ABOUT THIS EXERCISE ::
Counting only lines that contain the string "Clock", how many are there in the data? Say the number alone.

::::::::::

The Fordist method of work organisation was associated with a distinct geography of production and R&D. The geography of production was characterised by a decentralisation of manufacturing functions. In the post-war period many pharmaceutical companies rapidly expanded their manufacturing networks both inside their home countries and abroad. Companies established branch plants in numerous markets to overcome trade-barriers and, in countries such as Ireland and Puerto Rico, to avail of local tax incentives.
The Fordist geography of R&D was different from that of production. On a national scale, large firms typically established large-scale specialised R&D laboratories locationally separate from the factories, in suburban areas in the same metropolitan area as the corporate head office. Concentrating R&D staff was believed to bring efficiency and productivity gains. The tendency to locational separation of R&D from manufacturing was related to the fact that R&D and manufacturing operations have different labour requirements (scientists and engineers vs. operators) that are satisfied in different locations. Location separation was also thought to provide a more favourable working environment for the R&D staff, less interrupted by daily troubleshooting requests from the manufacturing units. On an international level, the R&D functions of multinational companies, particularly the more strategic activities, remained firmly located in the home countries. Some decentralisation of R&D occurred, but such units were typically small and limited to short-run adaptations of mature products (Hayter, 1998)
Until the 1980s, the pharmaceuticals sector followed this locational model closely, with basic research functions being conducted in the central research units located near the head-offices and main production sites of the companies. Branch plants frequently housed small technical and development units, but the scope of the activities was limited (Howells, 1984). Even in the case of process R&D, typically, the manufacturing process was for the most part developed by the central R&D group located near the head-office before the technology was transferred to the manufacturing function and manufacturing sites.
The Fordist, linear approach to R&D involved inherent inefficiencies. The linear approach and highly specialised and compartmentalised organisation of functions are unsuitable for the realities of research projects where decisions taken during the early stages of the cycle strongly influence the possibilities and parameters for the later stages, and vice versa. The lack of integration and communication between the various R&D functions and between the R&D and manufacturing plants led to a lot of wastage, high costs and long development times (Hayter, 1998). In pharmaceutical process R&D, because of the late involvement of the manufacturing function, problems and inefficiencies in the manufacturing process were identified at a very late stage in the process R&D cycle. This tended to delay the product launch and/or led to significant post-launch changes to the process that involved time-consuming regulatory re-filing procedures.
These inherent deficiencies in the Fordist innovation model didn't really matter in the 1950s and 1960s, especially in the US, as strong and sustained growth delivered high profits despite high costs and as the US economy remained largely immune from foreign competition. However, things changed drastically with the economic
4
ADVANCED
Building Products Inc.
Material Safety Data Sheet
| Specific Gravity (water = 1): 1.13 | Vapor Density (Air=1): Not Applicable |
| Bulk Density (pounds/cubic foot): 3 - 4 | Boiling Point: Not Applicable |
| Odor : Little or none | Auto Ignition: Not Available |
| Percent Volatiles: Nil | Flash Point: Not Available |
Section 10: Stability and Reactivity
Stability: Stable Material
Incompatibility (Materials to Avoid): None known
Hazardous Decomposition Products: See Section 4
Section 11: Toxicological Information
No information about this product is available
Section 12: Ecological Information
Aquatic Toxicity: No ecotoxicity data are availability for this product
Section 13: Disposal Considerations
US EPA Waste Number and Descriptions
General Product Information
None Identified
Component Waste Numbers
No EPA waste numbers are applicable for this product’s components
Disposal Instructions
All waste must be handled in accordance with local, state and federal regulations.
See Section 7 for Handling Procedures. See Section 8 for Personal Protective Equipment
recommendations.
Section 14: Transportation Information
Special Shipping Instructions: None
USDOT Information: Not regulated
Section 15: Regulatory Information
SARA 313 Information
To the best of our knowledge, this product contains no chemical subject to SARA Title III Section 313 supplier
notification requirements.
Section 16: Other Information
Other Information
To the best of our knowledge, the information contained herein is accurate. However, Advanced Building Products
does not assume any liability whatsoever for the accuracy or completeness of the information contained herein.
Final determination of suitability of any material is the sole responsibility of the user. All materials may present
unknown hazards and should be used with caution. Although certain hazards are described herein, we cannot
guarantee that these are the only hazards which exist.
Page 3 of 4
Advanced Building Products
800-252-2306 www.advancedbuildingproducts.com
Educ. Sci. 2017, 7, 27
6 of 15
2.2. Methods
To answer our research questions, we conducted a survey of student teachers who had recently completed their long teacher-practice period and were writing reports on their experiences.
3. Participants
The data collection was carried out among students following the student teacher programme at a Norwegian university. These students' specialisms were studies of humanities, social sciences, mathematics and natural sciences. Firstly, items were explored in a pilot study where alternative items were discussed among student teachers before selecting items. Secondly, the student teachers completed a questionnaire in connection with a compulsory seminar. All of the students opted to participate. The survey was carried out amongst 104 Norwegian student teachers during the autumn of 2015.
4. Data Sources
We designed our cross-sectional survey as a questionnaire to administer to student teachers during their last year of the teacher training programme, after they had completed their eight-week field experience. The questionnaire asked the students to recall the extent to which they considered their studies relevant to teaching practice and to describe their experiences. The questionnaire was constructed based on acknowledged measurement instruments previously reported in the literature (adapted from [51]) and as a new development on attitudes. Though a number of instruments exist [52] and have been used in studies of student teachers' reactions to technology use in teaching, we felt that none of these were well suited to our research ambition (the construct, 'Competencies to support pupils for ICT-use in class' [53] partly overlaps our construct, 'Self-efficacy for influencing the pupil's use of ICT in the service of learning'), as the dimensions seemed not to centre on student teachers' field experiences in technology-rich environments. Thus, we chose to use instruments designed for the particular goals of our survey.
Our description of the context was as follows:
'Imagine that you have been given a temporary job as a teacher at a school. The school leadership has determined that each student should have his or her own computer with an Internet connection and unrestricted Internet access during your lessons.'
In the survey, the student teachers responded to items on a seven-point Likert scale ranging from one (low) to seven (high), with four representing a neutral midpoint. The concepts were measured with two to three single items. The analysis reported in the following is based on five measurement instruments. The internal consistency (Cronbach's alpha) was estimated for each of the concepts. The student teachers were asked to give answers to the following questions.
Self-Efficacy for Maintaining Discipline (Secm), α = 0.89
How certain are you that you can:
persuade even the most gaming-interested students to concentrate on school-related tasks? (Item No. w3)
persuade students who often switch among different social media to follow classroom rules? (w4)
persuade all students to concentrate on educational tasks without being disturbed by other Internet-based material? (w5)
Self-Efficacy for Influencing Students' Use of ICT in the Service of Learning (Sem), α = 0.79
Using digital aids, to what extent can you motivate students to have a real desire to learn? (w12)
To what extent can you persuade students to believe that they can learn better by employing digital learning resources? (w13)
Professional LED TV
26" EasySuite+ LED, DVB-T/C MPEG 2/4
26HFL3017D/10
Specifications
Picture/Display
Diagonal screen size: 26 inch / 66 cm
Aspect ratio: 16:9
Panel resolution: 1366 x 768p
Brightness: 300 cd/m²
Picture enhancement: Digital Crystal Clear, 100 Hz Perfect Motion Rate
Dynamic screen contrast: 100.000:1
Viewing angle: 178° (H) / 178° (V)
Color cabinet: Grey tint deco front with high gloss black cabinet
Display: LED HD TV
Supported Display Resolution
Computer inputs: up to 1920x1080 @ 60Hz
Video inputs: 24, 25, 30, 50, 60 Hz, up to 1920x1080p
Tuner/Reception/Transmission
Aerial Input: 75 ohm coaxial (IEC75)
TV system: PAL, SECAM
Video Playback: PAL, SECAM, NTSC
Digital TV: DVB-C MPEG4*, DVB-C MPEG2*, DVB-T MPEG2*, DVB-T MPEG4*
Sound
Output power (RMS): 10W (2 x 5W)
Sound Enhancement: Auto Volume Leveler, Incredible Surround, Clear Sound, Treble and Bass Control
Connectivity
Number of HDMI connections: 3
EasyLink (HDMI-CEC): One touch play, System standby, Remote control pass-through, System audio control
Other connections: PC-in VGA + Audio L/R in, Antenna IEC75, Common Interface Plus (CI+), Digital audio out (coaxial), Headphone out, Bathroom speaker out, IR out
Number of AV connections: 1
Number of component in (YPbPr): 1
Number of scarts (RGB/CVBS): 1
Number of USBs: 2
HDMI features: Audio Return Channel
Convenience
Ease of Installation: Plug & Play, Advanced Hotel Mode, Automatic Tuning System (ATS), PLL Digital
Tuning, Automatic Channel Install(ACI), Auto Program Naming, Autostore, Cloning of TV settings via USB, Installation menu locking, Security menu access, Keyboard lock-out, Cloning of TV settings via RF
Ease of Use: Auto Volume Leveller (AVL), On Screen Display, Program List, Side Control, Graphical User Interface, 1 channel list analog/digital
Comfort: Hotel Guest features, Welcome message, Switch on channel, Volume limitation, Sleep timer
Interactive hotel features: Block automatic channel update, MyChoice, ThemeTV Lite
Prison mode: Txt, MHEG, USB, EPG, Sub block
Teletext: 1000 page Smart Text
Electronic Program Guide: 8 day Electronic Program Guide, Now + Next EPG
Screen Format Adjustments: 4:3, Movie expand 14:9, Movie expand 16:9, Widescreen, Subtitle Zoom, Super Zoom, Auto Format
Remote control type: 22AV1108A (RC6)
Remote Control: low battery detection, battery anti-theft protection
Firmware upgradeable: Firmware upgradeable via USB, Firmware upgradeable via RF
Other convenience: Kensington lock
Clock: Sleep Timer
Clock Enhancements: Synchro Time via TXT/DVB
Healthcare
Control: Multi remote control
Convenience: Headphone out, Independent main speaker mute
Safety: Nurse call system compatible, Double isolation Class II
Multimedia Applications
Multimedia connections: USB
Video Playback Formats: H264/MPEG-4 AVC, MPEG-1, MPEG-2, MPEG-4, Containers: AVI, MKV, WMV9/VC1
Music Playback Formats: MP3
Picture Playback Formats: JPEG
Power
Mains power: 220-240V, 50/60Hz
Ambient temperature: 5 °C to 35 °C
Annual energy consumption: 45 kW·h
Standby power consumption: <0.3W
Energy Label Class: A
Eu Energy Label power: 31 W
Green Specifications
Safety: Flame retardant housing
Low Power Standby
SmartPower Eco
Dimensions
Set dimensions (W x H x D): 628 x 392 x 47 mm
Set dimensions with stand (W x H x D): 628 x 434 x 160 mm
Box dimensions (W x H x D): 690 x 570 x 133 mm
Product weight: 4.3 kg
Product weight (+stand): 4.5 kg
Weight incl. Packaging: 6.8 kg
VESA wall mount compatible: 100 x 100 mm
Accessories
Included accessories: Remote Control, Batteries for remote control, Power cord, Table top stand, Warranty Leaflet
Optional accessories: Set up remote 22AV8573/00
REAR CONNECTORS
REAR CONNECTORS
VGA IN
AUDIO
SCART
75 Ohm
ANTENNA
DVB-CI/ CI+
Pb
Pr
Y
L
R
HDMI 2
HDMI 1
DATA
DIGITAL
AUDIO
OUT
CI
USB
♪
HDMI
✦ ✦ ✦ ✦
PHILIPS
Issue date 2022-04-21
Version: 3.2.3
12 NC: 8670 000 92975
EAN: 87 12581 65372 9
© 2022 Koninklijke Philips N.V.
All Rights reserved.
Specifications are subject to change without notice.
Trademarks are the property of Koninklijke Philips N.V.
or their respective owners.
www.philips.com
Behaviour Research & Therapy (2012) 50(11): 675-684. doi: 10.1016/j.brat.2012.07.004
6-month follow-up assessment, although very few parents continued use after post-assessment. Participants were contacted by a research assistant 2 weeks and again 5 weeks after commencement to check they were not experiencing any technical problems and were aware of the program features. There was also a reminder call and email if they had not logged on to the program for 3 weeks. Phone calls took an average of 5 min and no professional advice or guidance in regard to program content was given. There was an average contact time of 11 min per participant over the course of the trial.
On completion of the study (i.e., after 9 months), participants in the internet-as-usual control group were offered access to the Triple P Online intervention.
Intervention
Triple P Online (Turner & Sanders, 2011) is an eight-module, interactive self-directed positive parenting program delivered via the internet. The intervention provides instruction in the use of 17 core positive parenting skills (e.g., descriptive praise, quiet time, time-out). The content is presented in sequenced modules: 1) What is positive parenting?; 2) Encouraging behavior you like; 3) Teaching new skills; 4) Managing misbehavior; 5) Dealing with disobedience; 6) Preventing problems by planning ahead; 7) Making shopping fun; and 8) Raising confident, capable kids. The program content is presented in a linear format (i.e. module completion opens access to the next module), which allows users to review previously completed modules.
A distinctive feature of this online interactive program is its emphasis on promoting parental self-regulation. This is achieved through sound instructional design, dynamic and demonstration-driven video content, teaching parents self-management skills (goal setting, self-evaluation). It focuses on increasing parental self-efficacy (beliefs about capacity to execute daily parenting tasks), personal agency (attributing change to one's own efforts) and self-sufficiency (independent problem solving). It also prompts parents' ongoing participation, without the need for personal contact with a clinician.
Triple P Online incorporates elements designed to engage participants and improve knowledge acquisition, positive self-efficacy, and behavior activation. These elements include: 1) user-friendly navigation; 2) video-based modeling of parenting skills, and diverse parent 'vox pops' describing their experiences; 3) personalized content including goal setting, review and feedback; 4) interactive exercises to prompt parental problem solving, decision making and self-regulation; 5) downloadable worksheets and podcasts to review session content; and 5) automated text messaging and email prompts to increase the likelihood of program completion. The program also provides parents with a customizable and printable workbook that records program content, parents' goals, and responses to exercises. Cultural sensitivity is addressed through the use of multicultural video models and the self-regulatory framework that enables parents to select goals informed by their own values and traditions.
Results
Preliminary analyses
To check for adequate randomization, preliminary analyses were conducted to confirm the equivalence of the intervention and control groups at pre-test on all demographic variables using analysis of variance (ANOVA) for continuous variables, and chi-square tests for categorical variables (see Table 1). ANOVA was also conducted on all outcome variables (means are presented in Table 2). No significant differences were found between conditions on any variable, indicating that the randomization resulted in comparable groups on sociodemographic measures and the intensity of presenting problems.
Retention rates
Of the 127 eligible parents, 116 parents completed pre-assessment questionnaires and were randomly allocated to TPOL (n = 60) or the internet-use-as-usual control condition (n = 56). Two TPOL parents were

::::::::::

TASK OUTPUT ::
2